I've never had that much power. Last month I bought the most powerful amp I've ever owned, a mere 200W, and I felt that in the attacks of tones -- especially the attacks of percussive instruments like piano -  it made a difference.

The amp is a big problem because it hums badly, mechanical hum. I tried putting it out of earshot, but the high capacitance of the long interconnects caused huge system problems -- suddenly weird noises from the DAC and the crossover (there are passive subs)

The reason for the hum is that it is designed for American electricity -- 60Hz. Here in the UK we have 50Hz.

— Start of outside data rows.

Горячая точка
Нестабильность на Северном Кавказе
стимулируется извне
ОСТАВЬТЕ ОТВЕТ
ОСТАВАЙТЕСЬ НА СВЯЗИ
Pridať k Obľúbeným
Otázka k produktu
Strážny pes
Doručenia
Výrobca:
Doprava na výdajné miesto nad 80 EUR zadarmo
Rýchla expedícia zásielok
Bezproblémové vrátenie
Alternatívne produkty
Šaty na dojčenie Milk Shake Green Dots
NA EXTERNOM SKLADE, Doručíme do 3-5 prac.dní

So I'm having a friend build be something called a "bucking transformer" -- life's a bitch sometimes.
Wovon man nicht sprechen kann, darüber muss man schweigen

Mandryka

Does anyone believe in Cable Lifts?

https://titanaudio.co.uk/products/titan-audio-cable-lifts


Although these lifts do give an elegant cosmetic improvement to the look and feel of your system wiring the performance of the seismic damping is really where the beauty lies, by removing even the smallest amount of high frequency vibration you are allowing your cable signal to transfer with much less distortion and therefor presenting a more accurate reproduction.

Wovon man nicht sprechen kann, darüber muss man schweigen

Daverz

Quote from: Mandryka on July 08, 2023, 09:27:06 AMDoes anyone believe in Cable Lifts?

https://titanaudio.co.uk/products/titan-audio-cable-lifts


Although these lifts do give an elegant cosmetic improvement to the look and feel of your system wiring the performance of the seismic damping is really where the beauty lies, by removing even the smallest amount of high frequency vibration you are allowing your cable signal to transfer with much less distortion and therefor presenting a more accurate reproduction.



The FTC needs to sue these cable manufacturers for making false claims like this.  Not gonna happen, I know... 

AnotherSpin

Quote from: Florestan on July 08, 2023, 05:26:37 AMLet me see if I got this right. You have a cable with jacks at both ends, say Jack A and Jack B. Do you claim that, if you insert Jack A in the input source and Jack B in the output device you hear a different sound than the sound you hear if you insert Jack B in the input source and Jack A in the output device?



Yes, you got it right. You can check info online if you don't believe your own ears or my words. For example, see screen shot from popular UK cable company web site below (https://chord.co.uk/speaker-cable-guide). Some cable producers mark direction arrows on their cables too. Of course one may not hear the difference with crappy components and poor cables, or if one's ears are full with rubbish and brain's full with wrong concepts.


AnotherSpin

Quote from: Florestan on July 08, 2023, 06:14:17 AMI had to ask because I really could not believe my eyes. I still hope I got it all wrong and this is not what he claims. The alternative is too dire to contemplate.


And if you're in Bucharest, and using standard Euro sockets in the mains, try reversing the component plugs 180 degrees, one at a time. Chances are, you'll notice a change in sound. Of course, if you don't care about sound quality, you don't have to bother.

AnotherSpin

#79
Quote from: Mandryka on July 08, 2023, 09:27:06 AMDoes anyone believe in Cable Lifts?

https://titanaudio.co.uk/products/titan-audio-cable-lifts


Although these lifts do give an elegant cosmetic improvement to the look and feel of your system wiring the performance of the seismic damping is really where the beauty lies, by removing even the smallest amount of high frequency vibration you are allowing your cable signal to transfer with much less distortion and therefor presenting a more accurate reproduction.



Some audio components, cables included, may be sensitive to extraneous influences such as micro vibrations or electrostatic. Sometimes the use of lifts can have an audible effect. I have heard the effect when using sophisticated Nordost speaker cables. In this case there was an effect of the lifts material also. There was a difference, for example, between pieces of wood and glass.

By the way, different ways of controlling vibration can produce very good results. When I was using active speakers, the inexpensive IsoAcoustic Bronze stands gave a very good effect on the sound.